MEG has never explicitly described what goes into making the scents, citing fear of knock off brands. According to the company, the scent formulas were about 95 percent polypropylene glycol, and 5 percent oils, food flavorings and extracts. The emission of toxic cyclohexanone and toluene from the toys was kept at levels much lower than established permissible exposure limits, so they are safe. The formulas were made in laboratories in the United States, while the toys were produced in China. MEG is also careful not to include materials that one could be allergic to in the toys.

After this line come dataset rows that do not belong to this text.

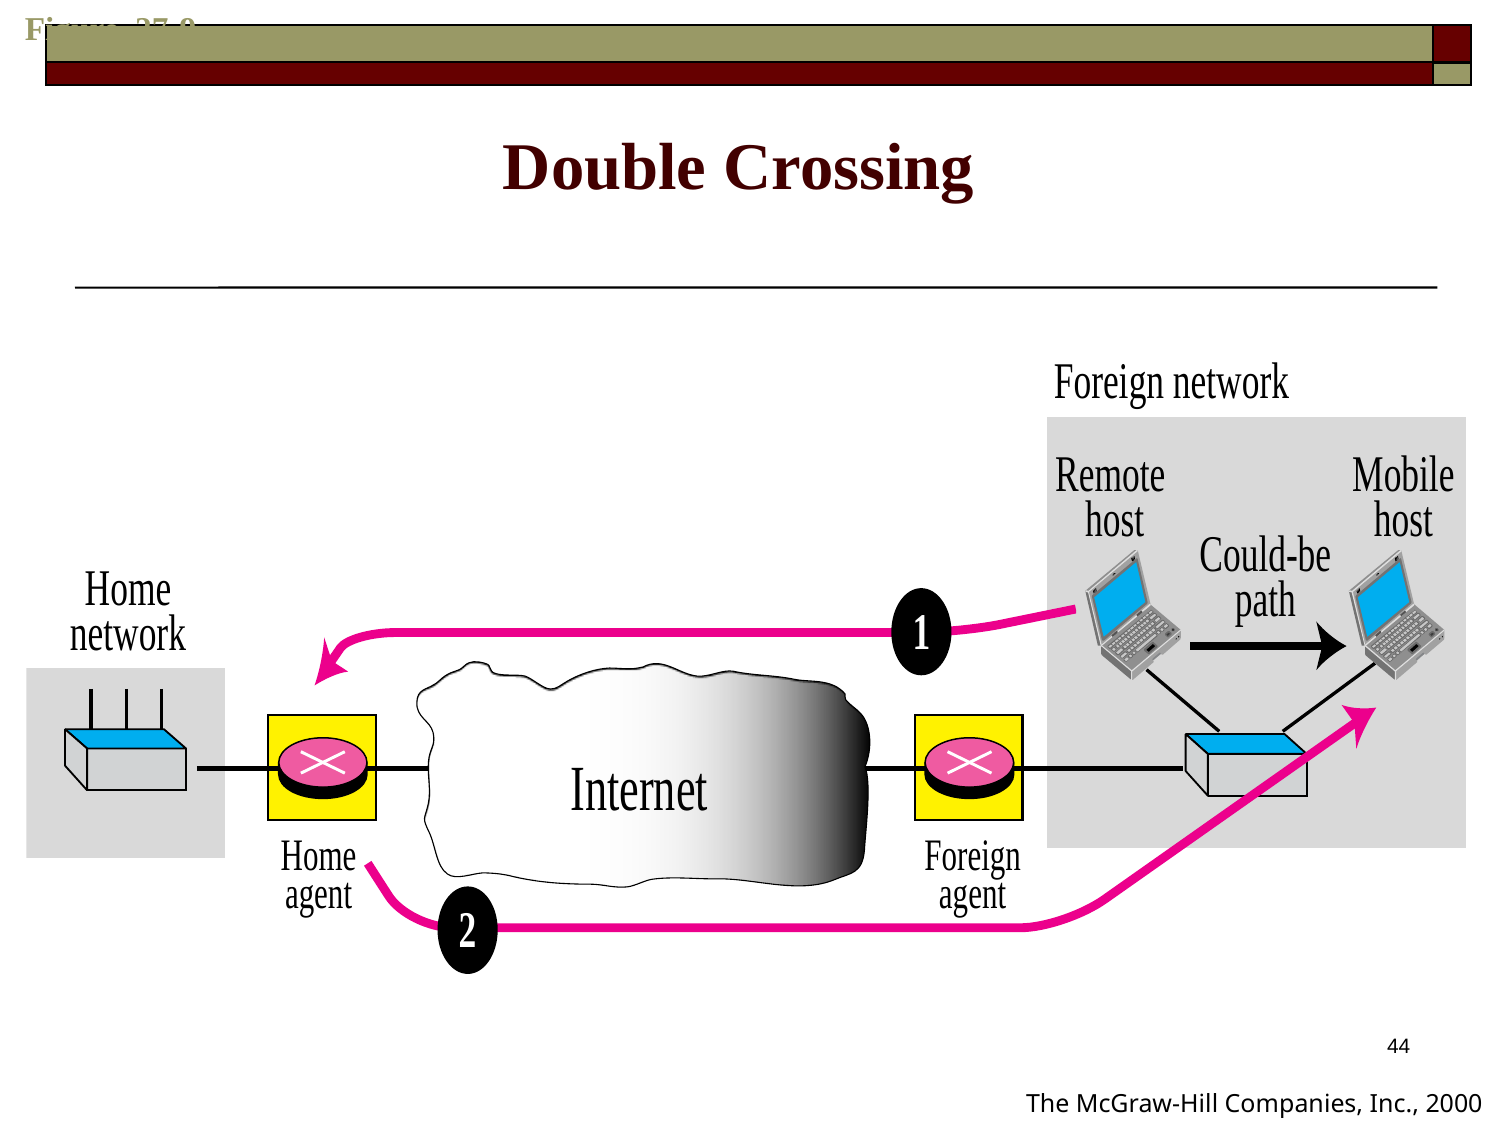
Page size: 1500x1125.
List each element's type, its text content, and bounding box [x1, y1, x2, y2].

text_box The McGraw-Hill Companies, Inc., 2000 [1011, 1079, 1499, 1125]
slide_number 44 [1112, 1024, 1426, 1101]
text_box Double Crossing [488, 115, 990, 210]
text_box Figure 27-9 [10, 0, 275, 55]
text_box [26, 355, 1467, 974]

When the toys were packaged, each came with a plastic "stink containment unit" with a clip to attach it to things for travel, and to avoid losing it. Stink Blasters also came with trading cards that went farther into their backstories, giving them a biography and details on favorite foods and archenemies.

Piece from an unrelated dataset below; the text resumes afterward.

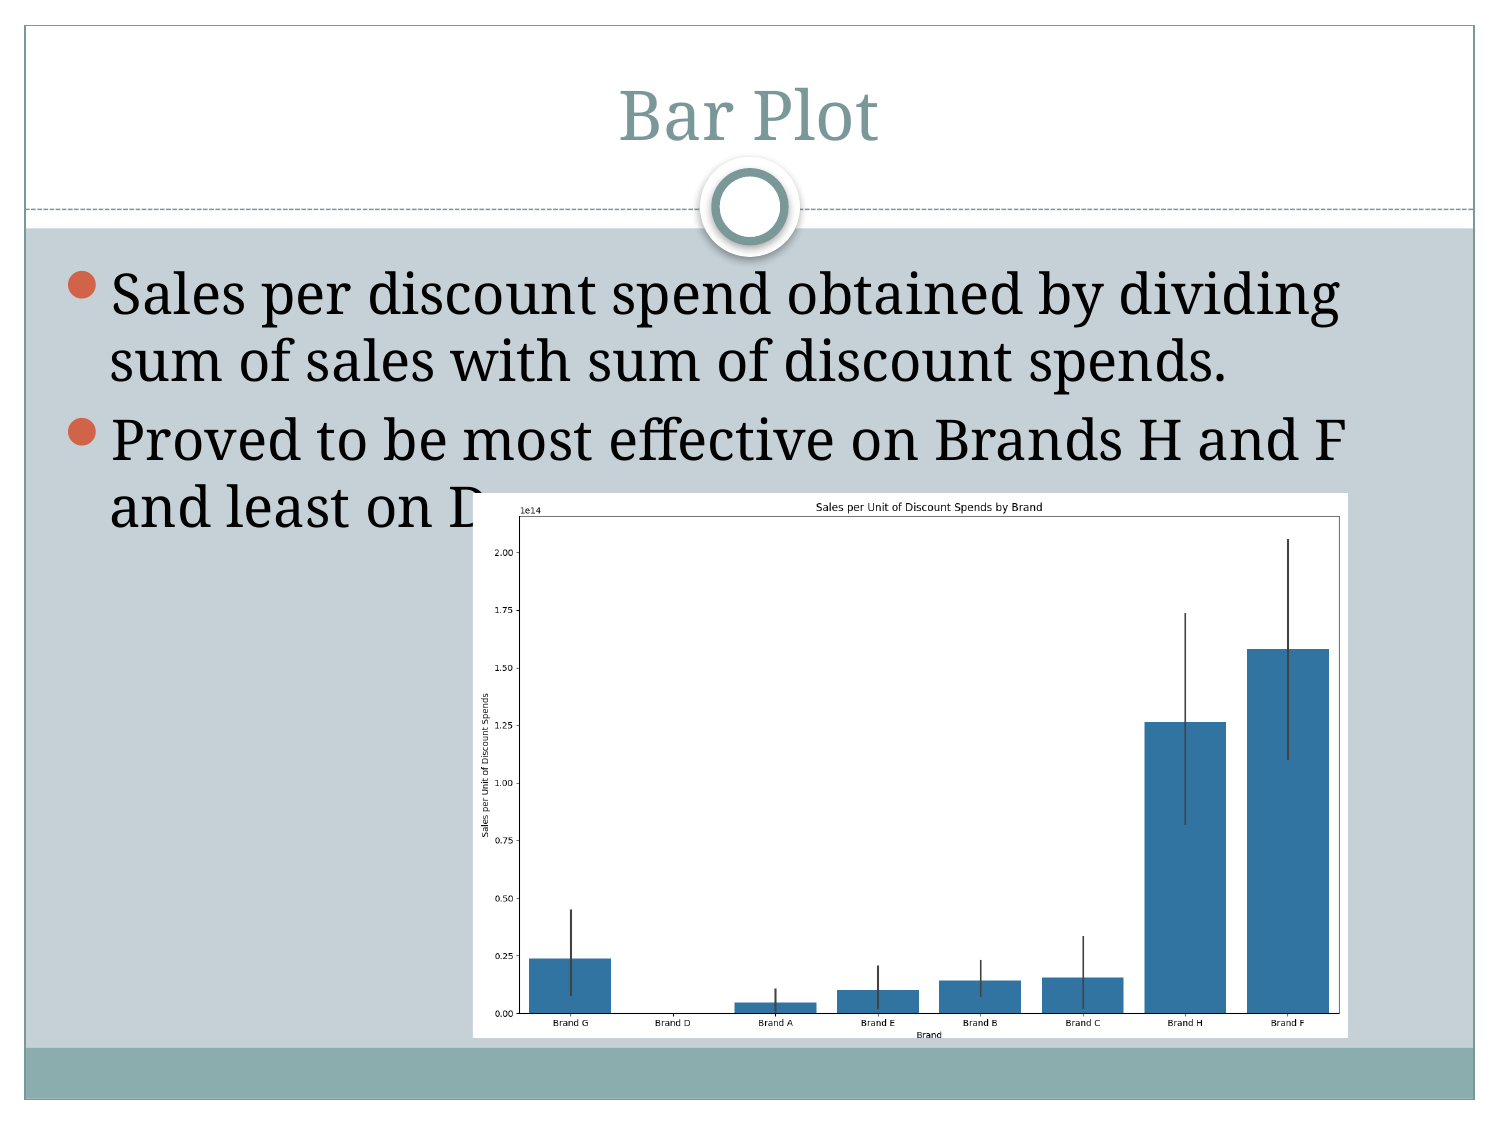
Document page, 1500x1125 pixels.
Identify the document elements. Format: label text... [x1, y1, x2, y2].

list Sales per discount spend obtained by dividing sum of sales with sum of discount spends. Proved to be most effective on Brands H and F and least on D. [49, 250, 1445, 1001]
title Bar Plot [49, 37, 1450, 162]
picture [472, 492, 1349, 1038]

The toys were released with suggested price $4.99, intended for children to afford them with their own allowance money.

== History ==
The toys were first released in 31 countries outside of the United States. In United States, they were first introduced to Chicago in 2003 for test marketing and sold out in almost every major store. The toys were so successful, that it led to a nationwide rollout in February 2004.

These dolls were once a popular toy in the United States. After a few years, however, they slowly disappeared off the market, as the demand for them had slowly declined. They were re-released several years later in the United Kingdom, with some limited success, however, not nearly to the levels once had in the US. They achieved some more success in places like Italy and Australia. Toy collectors try to find the rare toys, which have begun to fetch high prices. They can be found on online auctions, from places such as Europe, as they have nearly fallen into obscurity in the United States.

==Toys==

===Series One===
Stench Bros.
- Garbage Truck Chuck
- Barfin' Ben
- Porta Potty Paul
- Tony Anchovy

Veggies
- Garlic Gus
- Broccoli Bill
- Cauliflower Carl
- Blue Cheese Charlie

Nature Crew
- Cow Pie Pete
- Skunk Punk
- Pig Boy
- Matty Manure

B.O. Boys
- B.O. Brian
- Toe Jam Jimmy
- Sweat Sox Sammy
- Rotten Egg Reggie

Breathers
- Dog Breath Danny
- Fish Mouth Fred
- Lizard Lips Lenny
- Monster Mouth

Gasser Guys
- The Master Blaster
- Burpin' Buddy
- Butt Breath Bob
- The Silent Gasser

===Series Two===
Breathers
- Toxic Tyler
- Spewy Huey

Stench Bros.
- Chill E. Dawg Joey
- Never Wash Nick

The Dukes
- The Duke of Puke
- Pizza Face Pat
- Oil Slick Rick
- Dude Boy Doug
- Clammy Cliff
- Dandy Doo Dave

Nature Crew
- Rankin' Ryan
- Wart Hog Henry

The Zoo Crew
- Rat Boy Rob
- Vinnie the Vulture
- Elephant Drop Eric
- Zoo Boy Zach
- Camel Mouth Chris
- Monkey Cage Mike

Veggies
- Jurassic Josh
- Rotten Onion Ollie

B.O. Boys
- Ear Wax Max
- Armpit Andy

Gasser Guys
- Fartasaurus Frank
- Billy Bob Booger

===Series Three===
A special Series III of Stink Blasters was produced for test markets. In Series III each figure had its own accessory, which had a scent of its own.

The Band
This group revolved entirely around musicians, one of which was a girl, a first for the series. Skunk Punk, the apparent guitarist of the band, was used in Series I.
- Smooth Sounding Sammy
- DD Drum Boy
- Sweet Lips Suzie
- Skunk Punk (previously appeared in Series I)
- G Tar Garry
- Agent Boy Arnie

Smellville's Finest
This group focused entirely on the adults of Smellville, also a first for the series.
- Principal Prickly
- Detective Ratzzo
- Poppa Anchovy
- Mayor Poochie
- Chef Grimee
- Coach Grunge

== Scent Stars ==
Scent Stars was a companion line of toys, featuring female dolls with pretty faces and pleasant scents (such as roses, bubble gum, and cinnamon). Vice president of MEG, Daniel Stenton has stated that girls, the target audience of the series, "would not be interested in nasty things", and that "nobody would want to buy a bad smelling female doll, as girls are not known for being grungy". First series consisted of 12 dolls (named Lizzy, Maggie, Olivia, Cindy, Kate, Cookie, Jordy, Trisha, Vanessa, Lily, BeeBee and Jamie), with smaller version of them released as "wearable Scent Stars".

Designs of next 12 figures for series 2 were proposed during release of series 1, and later in some countries a series consisting of 6 of them (Tess, Natalie, Jillian, Courtney, Lucy and Alyssa) was sold.